Au Burkina Faso, le massacre de 60 civils dans le Nord du pays suscite des interrogations aussi bien sur le nombre des morts que sur les auteurs réels d’un tel carnage. Depuis la guerre déclarée de la junte militaire Burkinabè contre les terroristes dont les attaques vont crescendo, le nombre de morts et de déplacés dans ce pays a atteint des proportions gigantesques.
Face à l’ennemi qui contrôle autour de 40% du territoire, les autorités burkinabè multiplient des stratégies diverses qui ont à l’évidence jusqu’à présent été en deçà des attentes de la population, d’autant plus que l’objectif principal de la junte militaire demeure la reconquête du territoire. Malgré les assauts menés contre les groupes terroristes, les drames sur les populations sont devenus légion et revêtent des formes de violences multiples.
C’est le cas du village de Karma situé dans la province du Yatenga qui vient de vivre l’horreur suite au massacre de 60 civils qui auraient été tués par des personnes en tenue militaire des forces armées burkinabè.
Cette précision liée aux tenues militaires portées par les supposés criminels amène les observateurs à penser à l’implication des forces armées burkinabè et leurs supplétifs des volontaires de la défense de la Patrie (VDP) récemment recrutés pour venir en renfort à la stratégie du tout militaire prônée par le capitaine Ibrahim Traoré. En effet, c’est justement une semaine qui sépare la mort de 8 soldats et 32 volontaires pour la défense de la patrie intervenue, lors d’une attaque terroriste.

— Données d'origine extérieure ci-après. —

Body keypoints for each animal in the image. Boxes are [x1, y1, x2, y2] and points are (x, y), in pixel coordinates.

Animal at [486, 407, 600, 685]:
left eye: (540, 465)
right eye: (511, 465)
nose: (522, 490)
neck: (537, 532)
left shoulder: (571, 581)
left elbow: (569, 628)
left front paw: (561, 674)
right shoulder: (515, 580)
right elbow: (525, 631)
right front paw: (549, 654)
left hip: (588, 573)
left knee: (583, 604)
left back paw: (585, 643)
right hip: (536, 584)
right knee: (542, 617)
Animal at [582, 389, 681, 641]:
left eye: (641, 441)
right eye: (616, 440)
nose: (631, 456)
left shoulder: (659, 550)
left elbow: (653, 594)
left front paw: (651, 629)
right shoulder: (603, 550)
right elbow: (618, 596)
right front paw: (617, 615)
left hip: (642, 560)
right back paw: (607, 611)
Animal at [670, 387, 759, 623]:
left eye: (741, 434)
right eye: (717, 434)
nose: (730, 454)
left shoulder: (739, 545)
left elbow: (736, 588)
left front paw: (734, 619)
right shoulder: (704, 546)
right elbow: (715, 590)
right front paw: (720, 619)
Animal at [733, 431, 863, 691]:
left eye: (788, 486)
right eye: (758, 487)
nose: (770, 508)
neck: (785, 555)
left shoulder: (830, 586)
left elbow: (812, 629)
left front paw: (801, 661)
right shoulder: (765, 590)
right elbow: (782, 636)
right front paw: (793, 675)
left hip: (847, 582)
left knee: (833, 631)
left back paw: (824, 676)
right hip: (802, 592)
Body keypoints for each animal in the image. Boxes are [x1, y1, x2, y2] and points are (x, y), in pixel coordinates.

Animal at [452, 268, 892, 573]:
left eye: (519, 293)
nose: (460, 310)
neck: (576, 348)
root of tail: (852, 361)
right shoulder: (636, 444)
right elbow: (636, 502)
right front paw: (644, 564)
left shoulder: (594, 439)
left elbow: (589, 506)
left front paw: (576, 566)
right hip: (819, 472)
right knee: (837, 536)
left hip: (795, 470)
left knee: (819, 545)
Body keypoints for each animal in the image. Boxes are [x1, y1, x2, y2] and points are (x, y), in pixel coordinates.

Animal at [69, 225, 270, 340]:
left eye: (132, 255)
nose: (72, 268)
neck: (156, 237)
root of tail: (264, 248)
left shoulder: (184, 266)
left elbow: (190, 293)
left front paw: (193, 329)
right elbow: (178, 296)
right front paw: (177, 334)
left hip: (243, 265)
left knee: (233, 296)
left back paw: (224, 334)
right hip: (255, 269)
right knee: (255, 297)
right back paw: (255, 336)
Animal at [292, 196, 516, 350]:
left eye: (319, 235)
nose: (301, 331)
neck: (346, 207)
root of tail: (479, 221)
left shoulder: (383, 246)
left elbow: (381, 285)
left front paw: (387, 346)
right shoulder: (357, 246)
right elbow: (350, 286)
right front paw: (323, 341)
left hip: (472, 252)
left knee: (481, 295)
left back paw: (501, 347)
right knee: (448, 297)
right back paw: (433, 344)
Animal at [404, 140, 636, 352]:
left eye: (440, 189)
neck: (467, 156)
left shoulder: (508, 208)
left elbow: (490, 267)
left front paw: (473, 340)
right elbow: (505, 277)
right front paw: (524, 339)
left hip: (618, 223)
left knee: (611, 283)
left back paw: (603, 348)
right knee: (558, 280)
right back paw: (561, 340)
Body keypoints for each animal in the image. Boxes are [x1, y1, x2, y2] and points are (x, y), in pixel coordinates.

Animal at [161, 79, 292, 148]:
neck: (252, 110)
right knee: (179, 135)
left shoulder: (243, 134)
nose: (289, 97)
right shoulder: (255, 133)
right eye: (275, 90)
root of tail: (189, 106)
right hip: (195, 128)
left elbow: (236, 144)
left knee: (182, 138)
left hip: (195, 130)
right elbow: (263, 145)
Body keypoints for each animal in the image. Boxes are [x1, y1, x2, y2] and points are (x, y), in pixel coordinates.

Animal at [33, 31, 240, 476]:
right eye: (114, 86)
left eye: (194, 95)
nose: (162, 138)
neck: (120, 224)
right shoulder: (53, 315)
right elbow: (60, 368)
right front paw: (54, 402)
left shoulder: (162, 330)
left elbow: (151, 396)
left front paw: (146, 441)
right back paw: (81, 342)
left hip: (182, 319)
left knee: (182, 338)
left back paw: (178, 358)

C’est pourquoi, certains observateurs penchent pour la thèse de l’expédition punitive autrement dit les forces armées burkinabè auraient agi en guise de représailles contre les villageois qui abriteraient des terroristes. Le procureur parlant de « personnes arborant des tenues de nos forces armées nationales », on ne connaît donc pas leur identité.
Est-ce que ce sont des militaires ? Ou bien des personnes qui ont dérobé ces uniformes ? Les investigations devront tenter de le déterminer. Le procureur dans sa communication faisant état de « personnes arborant des tenues de nos forces armées nationales », dont on ne connait pas l’identité. Les supputations fusent de partout.
Est-ce que ce sont vraiment des militaires ou des personnes ayant dérobé ces uniformes pour se faire passer pour des éléments des forces armées burkinabè ? Ces quelques interrogations trouveront des réponses, dans des investigations sérieuses et approfondies par la justice qui s’est saisie déjà du dossier.
Pour rappel, en ce mois d’avril 2023, la justice militaire au Burkina Faso prévoyait une enquête afin de faire « toute la lumière » sur les morts occasionnés par de « graves altercations » à Diori, ville située au Nord du pays entre des soldats et des civils. Ces « expéditions punitives » gagnent en ampleur depuis la mise en œuvre d’offensives souvent dirigées à l’aveuglette par les forces armées qui confondent les populations aux terroristes, qui, il faut le reconnaître se sont souvent logés dans les villages bénéficiant quelque fois de la complicité des villageois.
La tentation à succomber à l’amalgame est grande, surtout lorsque des sentiments de revanche gagnent les militaires ayant perdu leurs frères d’armes. Ce carnage suscite des interrogations sur le professionnalisme des armées agissant souvent en dehors des règles élémentaires du respect des droits de l’homme, même en période de guerre, surtout lorsqu’il s’agit des volontaires pour la défense de la patrie dont la qualité de la formation reste à désirer.
Du reste, gardons espoir que les investigations de la justice permettront de faire la lumière sur des actes aussi lourds de conséquences pour la cohésion sociale au Burkina Faso, afin que la lutte contre le terrorisme ne s’apparente pas à l’extermination des populations. Ce qui aurait pour conséquences de nourrir le clivage déjà prononcé entre les différentes communautés.
D’où l’intérêt d’accompagner l’initiative du chef de Parquet « mon Parquet, saisi de ces faits dont la gravité est avérée, a donné les instructions nécessaires à la sous-unité d’enquête de procéder à tous les actes en vue de les élucider et d’interpeller toutes les personnes qui y sont impliquées », indique le procureur du Faso.